Becoming a Supplier Myself

I was still attending school in person, so I knew I couldn't run an online store full-time. Fortunately, by the end of 2021, my parents decided to retire, and my father said he wanted to find something to do. In 2022, together we founded Typeractive — a keyboard shop primarily focused on wireless devices.

I created a 3D interactive configuration tool that lets customers assemble all the parts and kits they need, specifically designed for wireless PCBs. The convenience of this process brought us huge success, and by 2025 we had become one of the largest split keyboard stores. Typeractive does far more than just sell those, but that's a topic for a separate post.

Cloned Twice!

In 2023, nice!nano was cloned — not once, but twice. Two copies with different designs showed up on Taobao, and shortly after that they migrated to AliExpress and even into my suppliers' stores. It shook me up a little at first, but in the end I figured out there's basically nothing you can do about it.

To be clear, these are proper clones. I think competition is normal, but these new boards were advertised as nice!nano, and came preloaded with exactly the same firmware I used for nice!nano, so when connected the board is identified as nice!nano. If the manufacturers had at least put together their own firmware (it's open-source!) and didn't use the nice!nano name in their product listings, I would say it's all fair game.

Seeing my product get cloned gave me mixed feelings. As everyone knows, imitation is the sincerest form of flattery, but it made me furious that they were profiting off the success of my work. In the end though, their products turned out to be mediocre, and nice!nano sales kept going at a steady pace. This is probably partly because the largest custom wireless keyboard store didn't fill all their warehouses with them. Thanks, Typeractive!

A Million-Dollar Product

I have to admit the post's title is a little clickbaity, but if you've read this far, it probably worked. Yes, I designed nice!nano in my dorm bedroom, but my journey took many years. As of right now [translator's note: as of March 2025] over 50,000 nice!nano units have been sold by various online stores around the world, generating over a million dollars in revenue. I still find it hard to wrap my head around that fact, but I'm incredibly grateful.
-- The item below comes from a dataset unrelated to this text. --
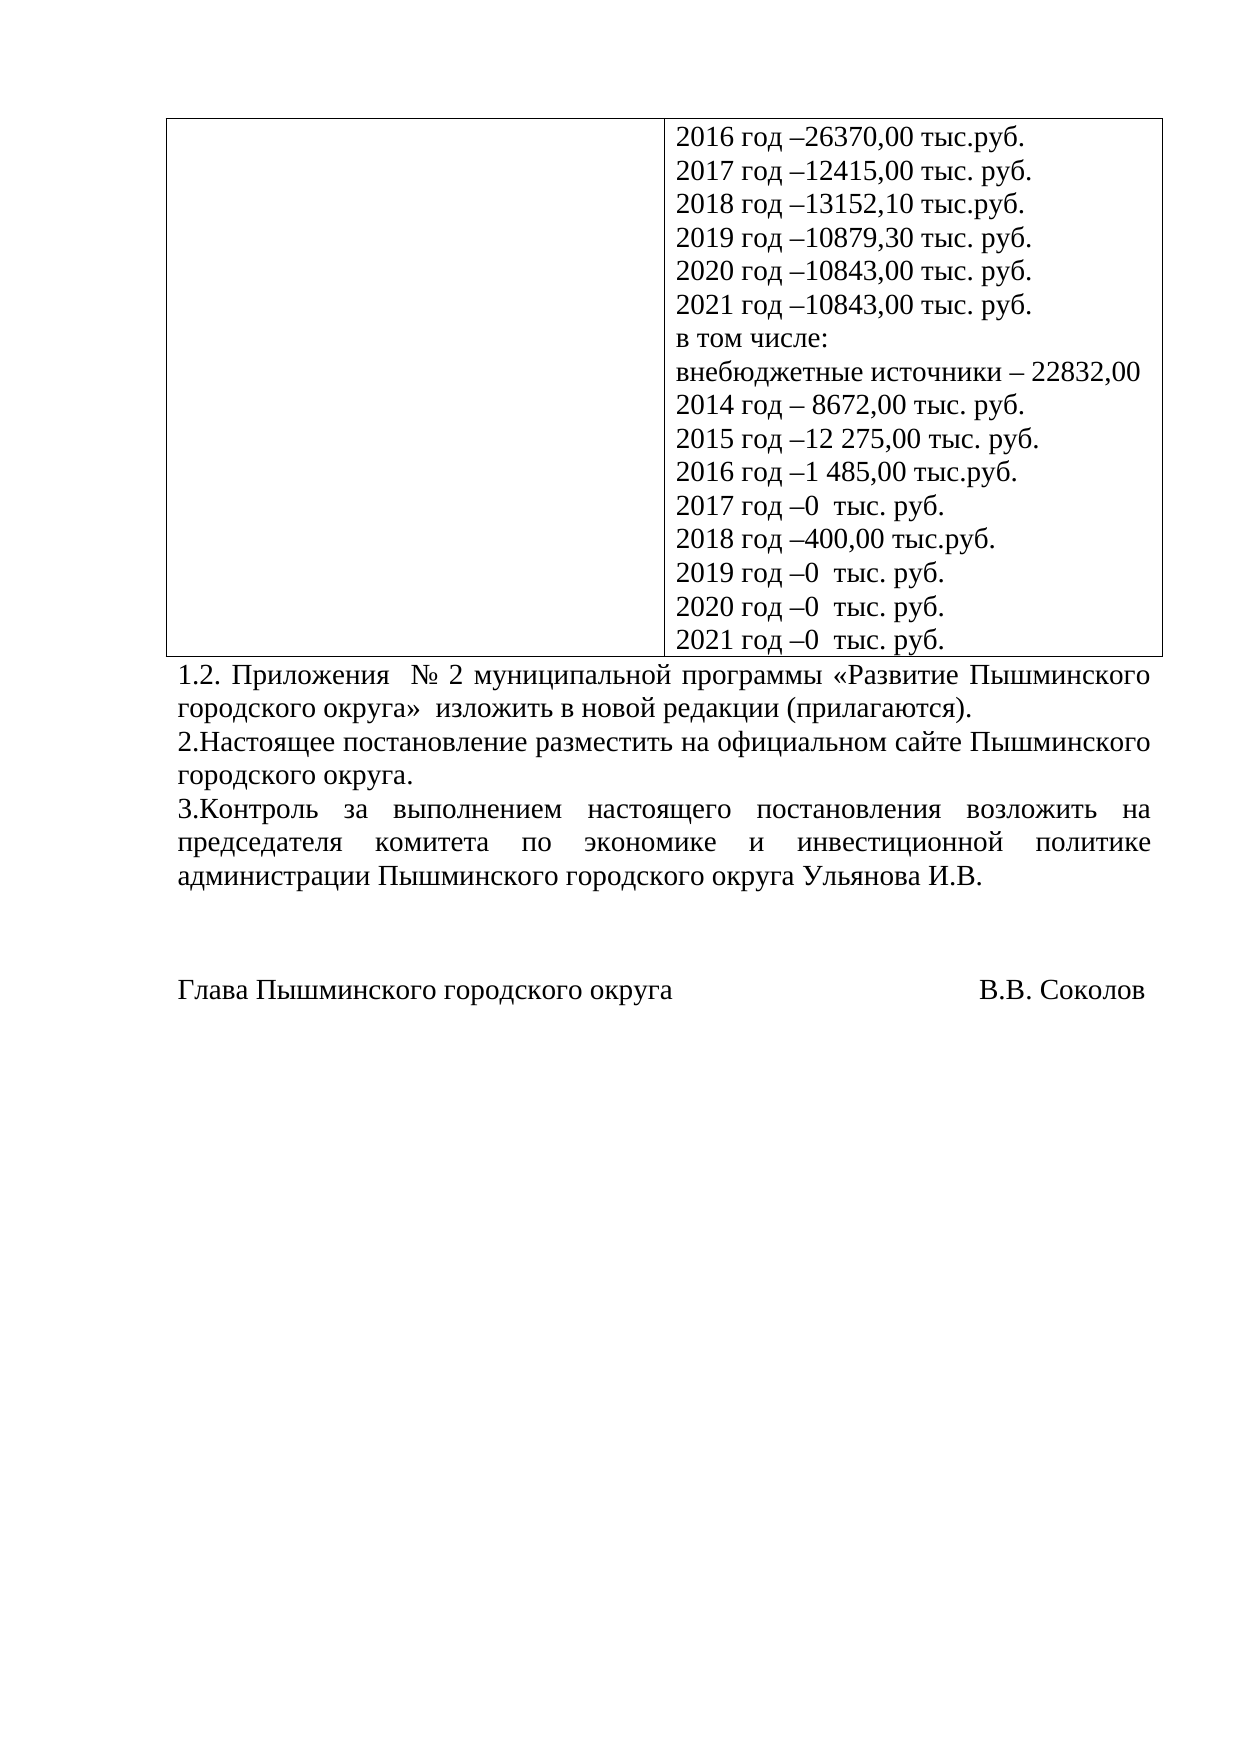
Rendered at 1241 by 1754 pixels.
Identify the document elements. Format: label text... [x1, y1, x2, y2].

Yes, I put in tons of work, but I have to admit that well-timed luck played a major role too. The growing interest in wireless keyboards and the lack of suitable options in the DIY space created the perfect environment for nice!nano to thrive.

While writing this post, I took an incredible trip down memory lane. nice!nano has had an enormous impact on my life, and that would never have been possible without the countless people who helped me along the way. I'd like to mention those whose help was absolutely invaluable:

  • Joric (creator of nRFMicro)

  • Pierre Constantino (creator of the BlueMicro board and firmware)

  • Pit Johansson (author of ZMK)

  • Mike and Pam (my parents)

Thank you all. It's been incredibly joyful to see all the custom keyboards built on top of nice!nano or expanding on its ideas. The community keeps growing, and I'm glad nice!nano remains a big part of it.

Notes

  1. I intentionally left links to each repository in the state they were in when I was able to study them in early 2020.

  2. While writing this article, I found out that Nordic Infocenter shut down. RIP.

  3. Sometimes I laugh at how scared I was back then to make a $100 purchase. In hindsight, that turned out to be an extremely cheap R&D investment.